Winter’s White Silence
The size and aesthetic power of Winter’s White Silence makes it a very dramatic and memorable piece. It is definitely one of my favourites in the Leamington Art Gallery – as it probably is for almost everyone that visits.
Lucy Kemp-Welch was born in Bournemouth in 1869 and died in 1958. In 1891 she attended Hubert von Herkomer’s art school. He prompted Kemp-Welch to pursue animal painting, in which she became very successful: In 1914 she became President of the Society of Animal Painters and later had a solo exhibition in Bond Street. She was the foremost equestrian painter in her time and is best known for her illustrations in J. M. Dent’s 1915 edition of Black Beauty.
Kemp-Welch was twice nominated for election to the Royal Academy, but she was unsuccessful both times – because she was a woman – and was not accepted in professional artistic circles at the time. However, Winter’s White Silence was exhibited in the Royal Academy in 1924 (the year the painting was finished).
She painted horses obsessively throughout her life. Some of these paintings were so huge that the horses were life-size and so bigger even than the artist. Due to the magnitude, quantity and detail of her work, Kemp-Welch’s paintings have come to constitute a record of dwindling horse breeds: their work and relationship with the landscape. These breeds of horses started to vanish with the rise of industrialization throughout the 19th century. Kemp-Welch reacted against these changes by showing the fundamental role horses played in her contemporary society. She painted horses in a great variety of places, situations and work, suggesting that they had limitless tasks.
Kemp-Welch rode horses herself from a young age. Horse riding gave middle class girls a degree of independence because it allowed them to explore surroundings without a chaperon. With this liberating experience possibly in mind, she painted horses from a woman’s perspective rather than that of a workingman’s.
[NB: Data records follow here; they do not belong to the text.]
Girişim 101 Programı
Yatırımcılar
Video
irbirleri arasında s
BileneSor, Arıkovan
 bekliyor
When Kemp-Welch was painting, the world was in transit for women as well as horses. Being in a period of transition is one of the similarities that link the artist to her subject matter and suggests an affinity between the two. However, women were about to assert themselves, in terms of gaining equal rights to men and more prominent positions within public life, whereas working horses were on the brink of decline in number and power because they were being replaced with machinery.
Kemp-Welch portrays these ideas that horses were fundamental to society, and to her own life as a woman, in a way that positions the horses as heroes. This is conveyed in Winter’s White Silence partly because the viewer’s eye is drawn towards the horses rather than the men. The lighting and bold brush strokes are most dramatic and evident around the horses, making them the focus. Also, the men’s dark clothing sets off the animals, further emphasizing their prominent position. It is the horses that are doing the work and who are shown to be strong. In this way, this painting dignifies, and even immortalizes, the horses and their work. Therefore Kemp-Welch here gives an unusual angle to a common rural, working scene.
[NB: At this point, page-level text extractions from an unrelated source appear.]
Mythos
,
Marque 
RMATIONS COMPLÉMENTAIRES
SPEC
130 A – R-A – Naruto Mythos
Winter’s White Silence is a relatively small work of the artist’s. It was painted between 1923-24. Throughout the 1920s, Kemp-Welch painted a series of snow scenes. These could well have been painted outside: she frequently made sketches from horseback and worked with the horses and labourers to capture their experiences first hand. She loved to paint horses from real life, outside in the open, and would construct makeshift sheds around her canvases so she could leave her work outdoors until the piece was finished.
The many colours used to paint the ‘white’ snow intensify the chilly temperature and frosty season portrayed in the painting. It is a clever device – presenting a snowy scene that at a quick glance appears white. Yet with further pause, there are many colours such as blues, purples, browns and greys that are used to depict the snow. This creates great depth and texture to the natural scene, which gives a realistic and tangible quality to the snow. Being able to define a white horse within a white snowy scene indicates the skill of the artist, and her attention to detail. Kemp-Welch herself once said, “the first things to be noticed about painting a white horse are the small amount of actual white and the warm green colour of the shadows”.
The snow tracks in the foreground lead the viewer’s eye across and into the painting in a way that makes the eye concentrate on the horses and the snow surrounding them. Due to this, it could be argued that the snow and the natural setting is just as fundamental a part of the painting’s themes, form and composition as the animals. So it is very much a painting about the horses, their work and their environment.
Sadly, Kemp-Welch herself declined into relative obscurity as an artist by the end of her life, and so suffered a similar fate to the horses that she loved and painted throughout her artistic career. Though it is pleasing to see that her talent and legacy is being kept alive here and in such a prominent position in the Leamington Art Gallery.